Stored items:
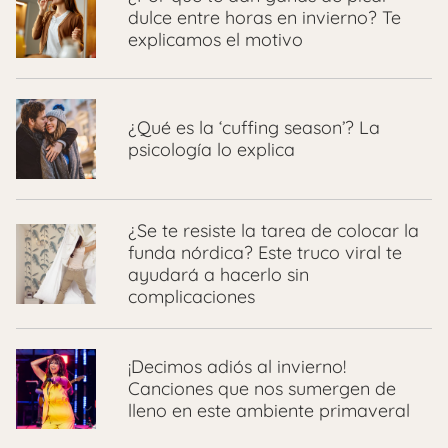
dulce entre horas en invierno? Te
explicamos el motivo
¿Qué es la ‘cuffing season’? La
psicología lo explica
¿Se te resiste la tarea de colocar la
funda nórdica? Este truco viral te
ayudará a hacerlo sin
complicaciones
¡Decimos adiós al invierno!
Canciones que nos sumergen de
lleno en este ambiente primaveral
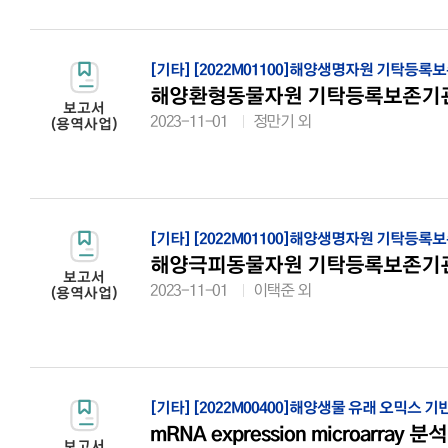
[기타]
[2022M01100]해양생명자원 기탁등록
해양환형동물자원 기탁등록보존기
보고서
2023-11-01
정만기 외
(용역사업)
[기타]
[2022M01100]해양생명자원 기탁등록
해양극피동물자원 기탁등록보존기
보고서
2023-11-01
이택준 외
(용역사업)
[기타]
[2022M00400]해양생물 유래 오믹스 
mRNA expression microarray 분석
보고서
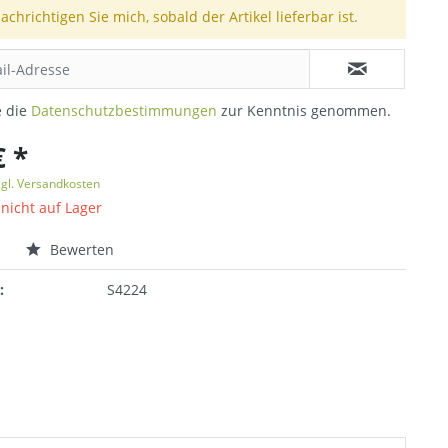
achrichtigen Sie mich, sobald der Artikel lieferbar ist.
e die
Datenschutzbestimmungen
zur Kenntnis genommen.
€ *
zgl. Versandkosten
 nicht auf Lager
n
Bewerten
:
S4224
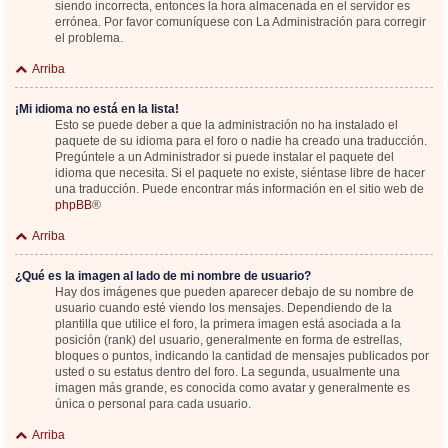
siendo incorrecta, entonces la hora almacenada en el servidor es
errónea. Por favor comuníquese con La Administración para corregir
el problema.
Arriba
¡Mi idioma no está en la lista!
Esto se puede deber a que la administración no ha instalado el
paquete de su idioma para el foro o nadie ha creado una traducción.
Pregúntele a un Administrador si puede instalar el paquete del
idioma que necesita. Si el paquete no existe, siéntase libre de hacer
una traducción. Puede encontrar más información en el sitio web de
phpBB
®
Arriba
¿Qué es la imagen al lado de mi nombre de usuario?
Hay dos imágenes que pueden aparecer debajo de su nombre de
usuario cuando esté viendo los mensajes. Dependiendo de la
plantilla que utilice el foro, la primera imagen está asociada a la
posición (rank) del usuario, generalmente en forma de estrellas,
bloques o puntos, indicando la cantidad de mensajes publicados por
usted o su estatus dentro del foro. La segunda, usualmente una
imagen más grande, es conocida como avatar y generalmente es
única o personal para cada usuario.
Arriba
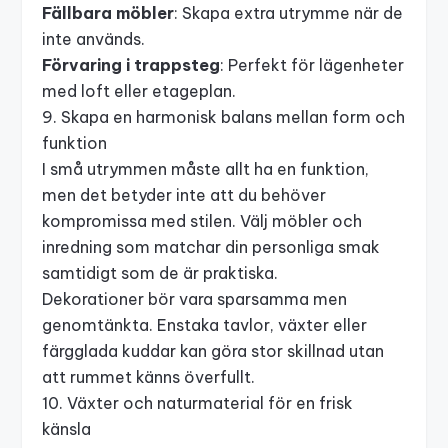
Fällbara möbler
: Skapa extra utrymme när de
inte används.
Förvaring i trappsteg
: Perfekt för lägenheter
med loft eller etageplan.
9. Skapa en harmonisk balans mellan form och
funktion
I små utrymmen måste allt ha en funktion,
men det betyder inte att du behöver
kompromissa med stilen. Välj möbler och
inredning som matchar din personliga smak
samtidigt som de är praktiska.
Dekorationer bör vara sparsamma men
genomtänkta. Enstaka tavlor, växter eller
färgglada kuddar kan göra stor skillnad utan
att rummet känns överfullt.
10. Växter och naturmaterial för en frisk
känsla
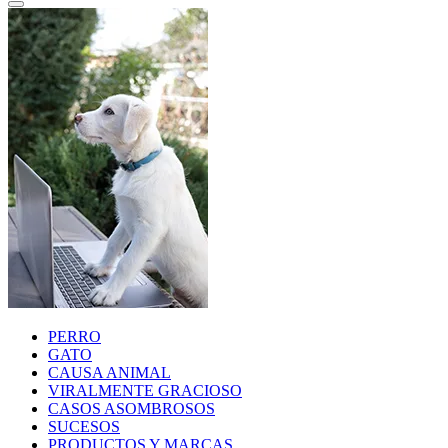
PERRO
GATO
CAUSA ANIMAL
VIRALMENTE GRACIOSO
CASOS ASOMBROSOS
SUCESOS
PRODUCTOS Y MARCAS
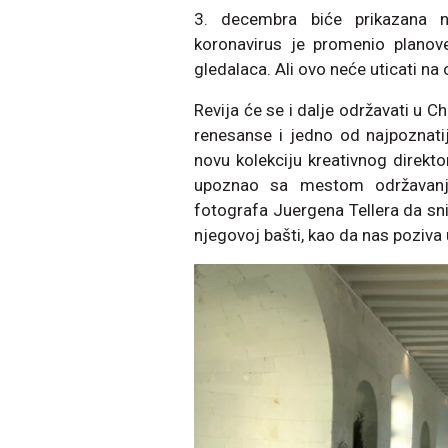
3. decembra biće prikazana n
koronavirus je promenio planove
gledalaca. Ali ovo neće uticati na
Revija će se i dalje održavati u
renesanse i jedno od najpoznatiji
novu kolekciju kreativnog direkto
upoznao sa mestom održavanja
fotografa Juergena Tellera da sni
njegovoj bašti, kao da nas poziva 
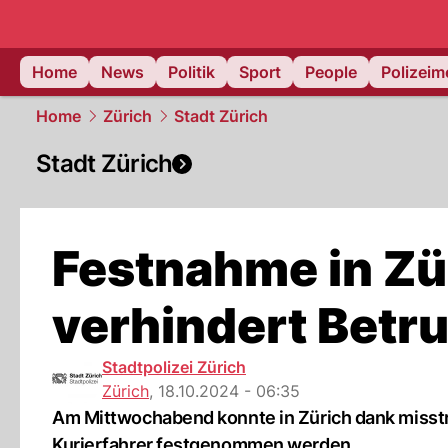
Home
News
Politik
Sport
People
Polizei
Home
Zürich
Stadt Zürich
Stadt Zürich
Festnahme in Zü
verhindert Betr
Stadtpolizei Zürich
Zürich
,
18.10.2024 - 06:35
Am Mittwochabend konnte in Zürich dank misstr
Kurierfahrer festgenommen werden.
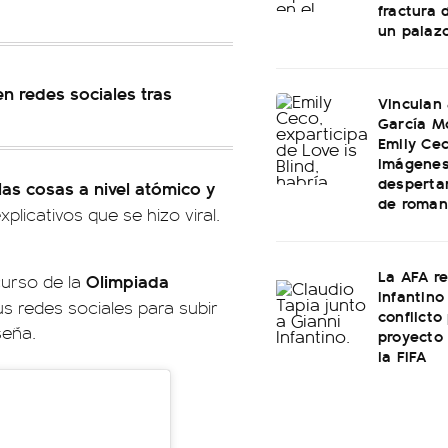
fractura 
un palaz
n redes sociales tras
Vinculan
García M
Emily Cec
imágenes
desperta
 las cosas a nivel atómico y
de roman
licativos que se hizo viral.
La AFA r
Olimpiada
urso de la
Infantino 
sus redes sociales para subir
conflicto
seña.
proyecto
la FIFA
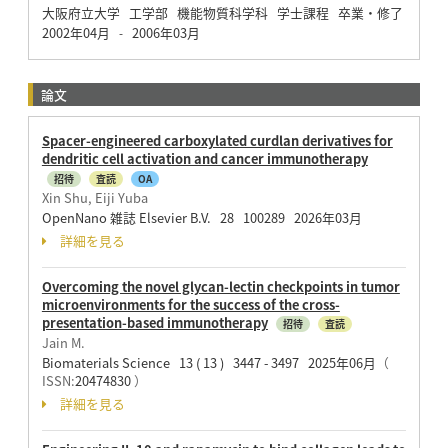
大阪府立大学 工学部 機能物質科学科 学士課程 卒業・修了
2002年04月
2006年03月
-
論文
Spacer-engineered carboxylated curdlan derivatives for
dendritic cell activation and cancer immunotherapy
招待
査読
OA
Xin Shu, Eiji Yuba
OpenNano 雑誌 Elsevier B.V. 28 100289 2026年03月
詳細を見る
Overcoming the novel glycan-lectin checkpoints in tumor
microenvironments for the success of the cross-
presentation-based immunotherapy
招待
査読
Jain M.
Biomaterials Science 13 ( 13 ) 3447 - 3497 2025年06月
（
ISSN:
20474830
）
詳細を見る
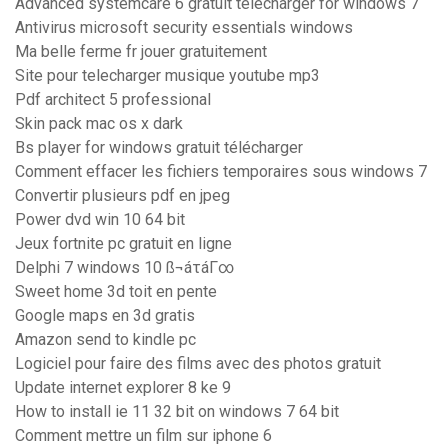
Advanced systemcare 6 gratuit télécharger for windows 7
Antivirus microsoft security essentials windows
Ma belle ferme fr jouer gratuitement
Site pour telecharger musique youtube mp3
Pdf architect 5 professional
Skin pack mac os x dark
Bs player for windows gratuit télécharger
Comment effacer les fichiers temporaires sous windows 7
Convertir plusieurs pdf en jpeg
Power dvd win 10 64 bit
Jeux fortnite pc gratuit en ligne
Delphi 7 windows 10 ß¬áτáΓ∞
Sweet home 3d toit en pente
Google maps en 3d gratis
Amazon send to kindle pc
Logiciel pour faire des films avec des photos gratuit
Update internet explorer 8 ke 9
How to install ie 11 32 bit on windows 7 64 bit
Comment mettre un film sur iphone 6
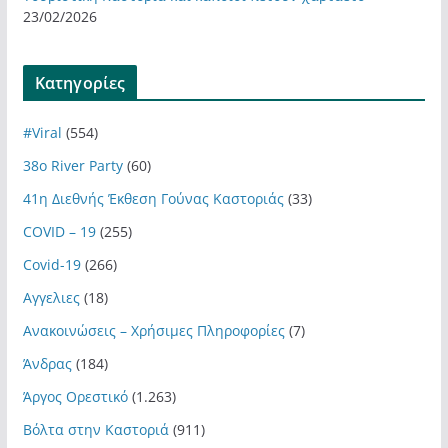
23/02/2026
Kατηγορίες
#Viral
(554)
38ο River Party
(60)
41η Διεθνής Έκθεση Γούνας Καστοριάς
(33)
COVID – 19
(255)
Covid-19
(266)
Αγγελιες
(18)
Ανακοινώσεις – Χρήσιμες Πληροφορίες
(7)
Άνδρας
(184)
Άργος Ορεστικό
(1.263)
Βόλτα στην Καστοριά
(911)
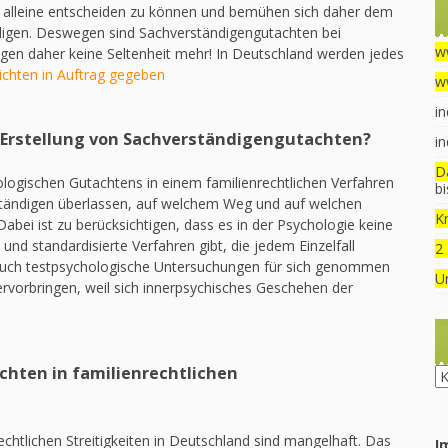
 alleine entscheiden zu können und bemühen sich daher dem
digen. Deswegen sind Sachverständigengutachten bei
w
gen daher keine Seltenheit mehr! In Deutschland werden jedes
ichten in Auftrag gegeben
w
in
r Erstellung von Sachverständigengutachten?
in
D
logischen Gutachtens in einem familienrechtlichen Verfahren
b
rständigen überlassen, auf welchem Weg und auf welchen
Kr
Dabei ist zu berücksichtigen, dass es in der Psychologie keine
nd standardisierte Verfahren gibt, die jedem Einzelfall
2
auch testpsychologische Untersuchungen für sich genommen
U
rvorbringen, weil sich innerpsychisches Geschehen der
chten in familienrechtlichen
Ru
echtlichen Streitigkeiten in Deutschland sind mangelhaft. Das
I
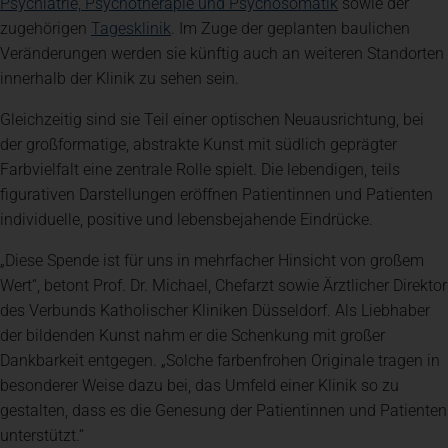
(öffnet in eine
Psychiatrie, Psychotherapie und Psychosomatik
sowie der
(öffnet in einem neuen Tab)
zugehörigen
Tagesklinik
. Im Zuge der geplanten baulichen
Veränderungen werden sie künftig auch an weiteren Standorten
innerhalb der Klinik zu sehen sein.
Gleichzeitig sind sie Teil einer optischen Neuausrichtung, bei
der großformatige, abstrakte Kunst mit südlich geprägter
Farbvielfalt eine zentrale Rolle spielt. Die lebendigen, teils
figurativen Darstellungen eröffnen Patientinnen und Patienten
individuelle, positive und lebensbejahende Eindrücke.
„Diese Spende ist für uns in mehrfacher Hinsicht von großem
Wert“, betont Prof. Dr. Michael, Chefarzt sowie Ärztlicher Direktor
des Verbunds Katholischer Kliniken Düsseldorf. Als Liebhaber
der bildenden Kunst nahm er die Schenkung mit großer
Dankbarkeit entgegen. „Solche farbenfrohen Originale tragen in
besonderer Weise dazu bei, das Umfeld einer Klinik so zu
gestalten, dass es die Genesung der Patientinnen und Patienten
unterstützt.“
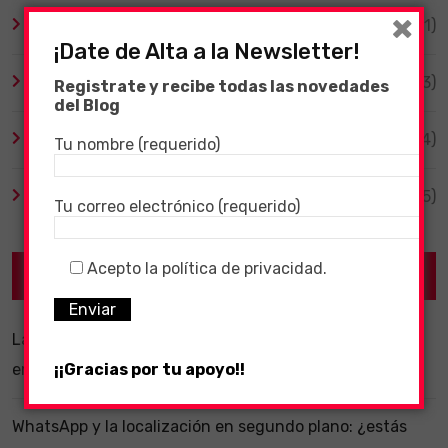
×
Tecnología
(1)
¡Date de Alta a la Newsletter!
TV y Series
(3)
Registrate y recibe todas las novedades
del Blog
Videojuegos
(204)
Tu nombre (requerido)
Virales
(55)
Tu correo electrónico (requerido)
Acepto la política de privacidad.
Recent Posts
La importancia de un software ERP dentro de una
empresa
¡¡Gracias por tu apoyo!!
WhatsApp y la localización en segundo plano: ¿estás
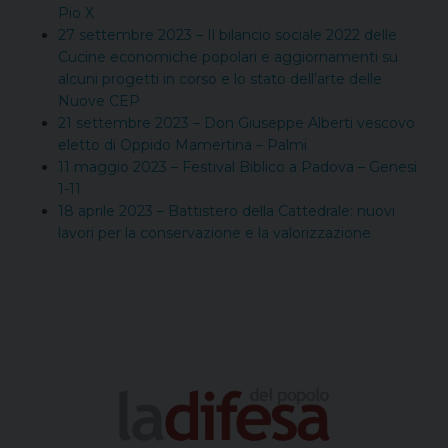
Pio X
27 settembre 2023 – Il bilancio sociale 2022 delle
Cucine economiche popolari e aggiornamenti su
alcuni progetti in corso e lo stato dell’arte delle
Nuove CEP
21 settembre 2023 – Don Giuseppe Alberti vescovo
eletto di Oppido Mamertina – Palmi
11 maggio 2023 – Festival Biblico a Padova – Genesi
1-11
18 aprile 2023 – Battistero della Cattedrale: nuovi
lavori per la conservazione e la valorizzazione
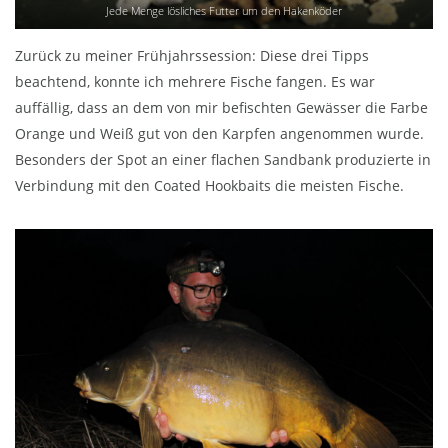
Jede Menge lösliches Futter um den Hakenköder
Zurück zu meiner Frühjahrssession: Diese drei Tipps
beachtend, konnte ich mehrere Fische fangen. Es war
auffällig, dass an dem von mir befischten Gewässer die Farbe
Orange und Weiß gut von den Karpfen angenommen wurde.
Besonders der Spot an einer flachen Sandbank produzierte in
Verbindung mit den Coated Hookbaits die meisten Fische.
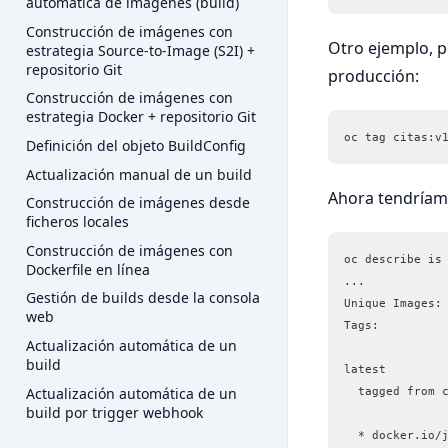
automática de imágenes (build)
Construcción de imágenes con
Otro ejemplo, p
estrategia Source-to-Image (S2I) +
repositorio Git
producción:
Construcción de imágenes con
estrategia Docker + repositorio Git
oc tag citas:v
Definición del objeto BuildConfig
Actualización manual de un build
Ahora tendría
Construcción de imágenes desde
ficheros locales
Construcción de imágenes con
oc describe is
Dockerfile en línea
...
Gestión de builds desde la consola
web
Actualización automática de un
build
latest
Actualización automática de un
  tagged from 
build por trigger webhook
  * docker.io/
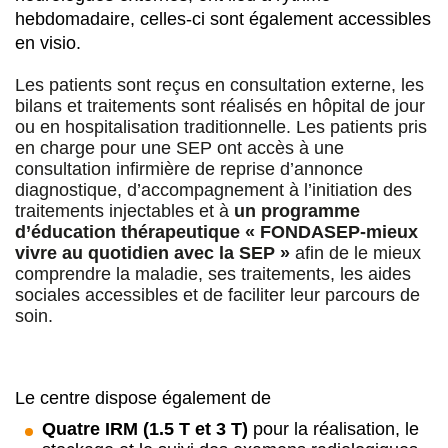
hebdomadaire, celles-ci sont également accessibles
en visio.
Les patients sont reçus en consultation externe, les
bilans et traitements sont réalisés en hôpital de jour
ou en hospitalisation traditionnelle. Les patients pris
en charge pour une SEP ont accès à une
consultation infirmière de reprise d’annonce
diagnostique, d’accompagnement à l’initiation des
traitements injectables et à
un programme
d’éducation thérapeutique
« FONDASEP-mieux
vivre au quotidien avec la SEP »
afin de le mieux
comprendre la maladie, ses traitements, les aides
sociales accessibles et de faciliter leur parcours de
soin.
Le centre dispose également de
Quatre IRM (1.5 T et 3 T)
pour la réalisation, le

__WHAT IS BEING ASKED__.
Check each line of the records for the word "Diese", and show the lines that contain it.

__OUTPUT OF THE TASK__.
„Diese Spende ist für uns in mehrfacher Hinsicht von großem
Zurück zu meiner Frühjahrssession: Diese drei Tipps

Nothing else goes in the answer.